La Terrasse

"La culture est une résistance à la distraction" Pasolini

Théâtre - Propos recueillis

Jambenoix Mollet

Jambenoix Mollet - Critique sortie Théâtre
Crédit : Sabine Delcour Légende : Dans Mister Monster, la forêt recèle d’étranges personnages…

Publié le 10 janvier 2011 - N° 184

Mister Monster

Autrefois collectif, la compagnie Anomalie s’articule aujourd’hui autour de Jambenoix Mollet, qui fait appel à des collaborations artistiques de tous ordres. Comme ici, pour la création de Mister Monster écrit et mis en scène par Philippe Eustachon.

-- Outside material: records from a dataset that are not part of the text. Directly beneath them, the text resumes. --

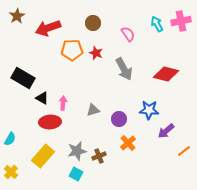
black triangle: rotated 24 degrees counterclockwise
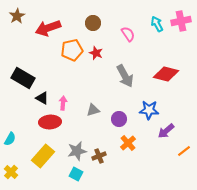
orange pentagon: rotated 10 degrees counterclockwise
gray arrow: moved 1 px right, 7 px down
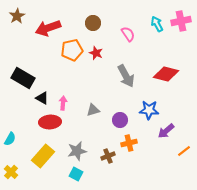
gray arrow: moved 1 px right
purple circle: moved 1 px right, 1 px down
orange cross: moved 1 px right; rotated 28 degrees clockwise
brown cross: moved 9 px right
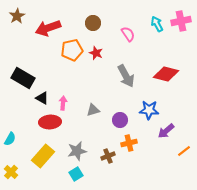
cyan square: rotated 32 degrees clockwise
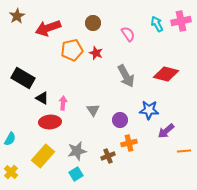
gray triangle: rotated 48 degrees counterclockwise
orange line: rotated 32 degrees clockwise
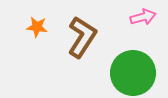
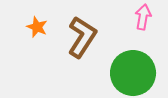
pink arrow: rotated 65 degrees counterclockwise
orange star: rotated 15 degrees clockwise
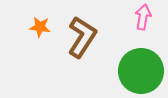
orange star: moved 3 px right; rotated 15 degrees counterclockwise
green circle: moved 8 px right, 2 px up
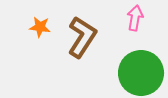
pink arrow: moved 8 px left, 1 px down
green circle: moved 2 px down
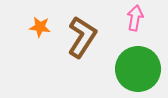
green circle: moved 3 px left, 4 px up
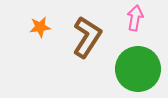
orange star: rotated 15 degrees counterclockwise
brown L-shape: moved 5 px right
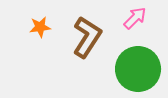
pink arrow: rotated 35 degrees clockwise
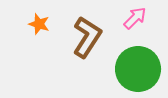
orange star: moved 1 px left, 3 px up; rotated 25 degrees clockwise
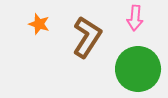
pink arrow: rotated 140 degrees clockwise
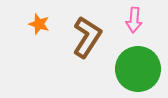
pink arrow: moved 1 px left, 2 px down
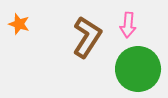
pink arrow: moved 6 px left, 5 px down
orange star: moved 20 px left
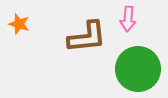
pink arrow: moved 6 px up
brown L-shape: rotated 51 degrees clockwise
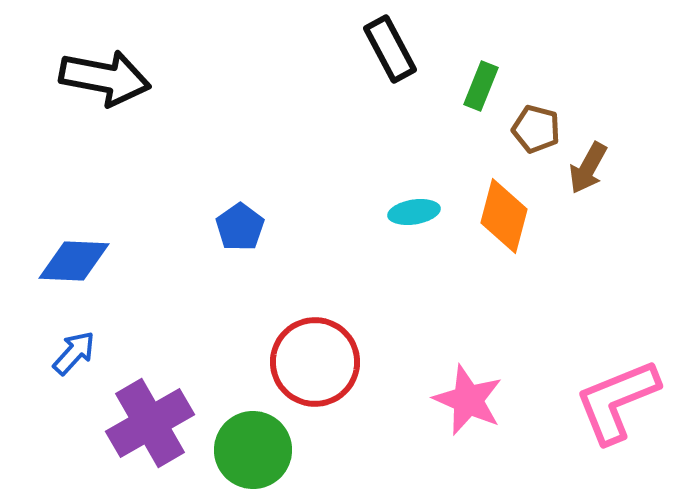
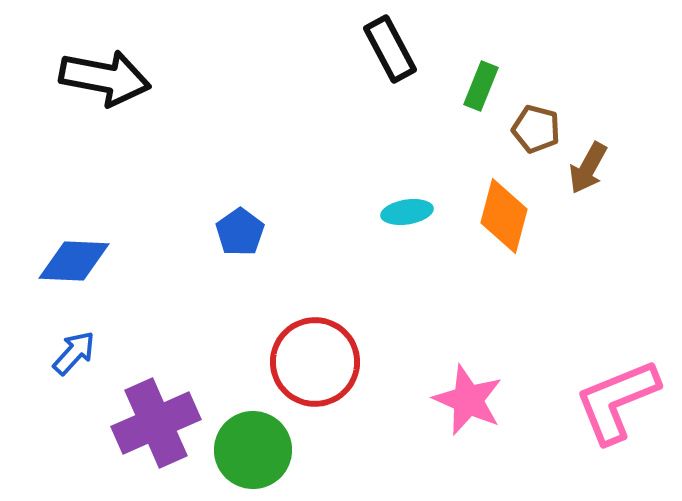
cyan ellipse: moved 7 px left
blue pentagon: moved 5 px down
purple cross: moved 6 px right; rotated 6 degrees clockwise
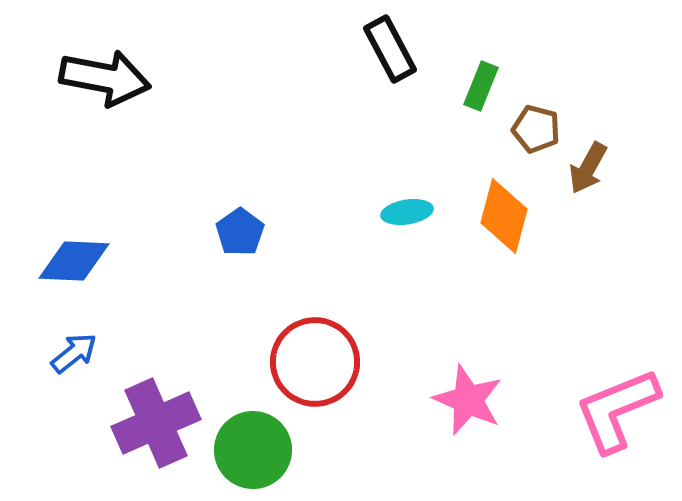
blue arrow: rotated 9 degrees clockwise
pink L-shape: moved 9 px down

« Cette création est une pièce écrite et mise en scène par Philippe Eustachon, avec qui j’ai travaillé précédemment sur Le Grand Nain. Avec lui, nous avons voulu interroger la relation entre nature et civilisation, l’idée de notre épanouissement dans le monde, soit dans un monde sauvage, primaire, soit dans notre société du formalisme, des conventions, des règles et des lois. Nous avons creusé la thématique de l’enfant sauvage, et Philippe a trouvé la trace d’un conte, l’histoire de Valentin et Orson, qui est assez peu connue en France. Leur mère est en exil, répudiée par le roi son mari. Au moment où elle traverse la forêt, elle accouche de jumeaux, et une ourse enlève l’un deux. Pendant qu’elle tente en vain de le secourir, le roi trouve l’autre enfant resté seul et l’adopte. L’enfant élevé par l’ourse devient la terreur de la forêt, un monstre rejeté par les hommes et par les animaux. Son frère décide d’aller délivrer la forêt de son monstre. Il le ramène à la cour, on s’occupe de lui et cet homme sauvage devient peu à peu plus puissant que son frère, et il devient roi. Au bout de sept ans, il décide de retourner, seul, à sa forêt.
 
Le conte comme inspiration libre pour le travail avec le groupe
 
On peut voir ce spectacle comme une performance, dans une scénographie qui sépare très clairement l’espace en deux : la ville, une bande blanche en avant-scène de deux mètres de large, et la forêt, c’est-à-dire le reste du plateau, noir. Toute la pièce repose sur une sorte d’expérience, vécue par un groupe de gens qui se réunissent sans que l’on sache pourquoi. Sont-il un groupe de bourgeois, sont-ils une secte ? Ils viennent pour se frotter à la forêt. L’expérience consiste à sentir les influences, les jeux d’un espace à un autre. Et cette forêt va transformer chacun des individus de façon différente. Du conte reste de façon très forte la notion de monstre, comme représentant de nos propres fantasmes et peurs. L’expérience consiste à rattraper le monstre pour le ramener dans la ville, et pour se confronter à son propre monstre. Il ne s’agit pas d’un spectacle de cirque : le cirque est une espèce de bagage, de langage, que l’on possède nous, interprètes. J’insiste sur cette notion d’interprète, car je crois qu’aujourd’hui nous ne sommes plus des techniciens, mais devenons interprètes d’un projet. Sur celui-ci, il n’y a rien d’ostentatoire, pas d’accessoire du cirque. La physicalité est utilisée pour exprimer des puissances, des forces, des connexions, des violences. Qui de la ville, qui de la forêt est le plus monstrueux ? »
 
Propos recueillis par Nathalie Yokel


Mister Monster de Philippe Eustachon, par la compagnie Anomalie et les Witotos, sur une idée originale de Philippe Eustachon et Jambenoix Mollet, du 21 au 23 janvier à 20h45 et le dimanche à 17h, à la Ferme du Buisson, allée de la ferme, Noisiel, 77748 Marne-la-Vallée. Tel : 01 64 62 77 77. Et en tournée du 3 au 16 avril à la Grande Halle de la Villette, puis le 7 mai au Théâtre de Brétigny.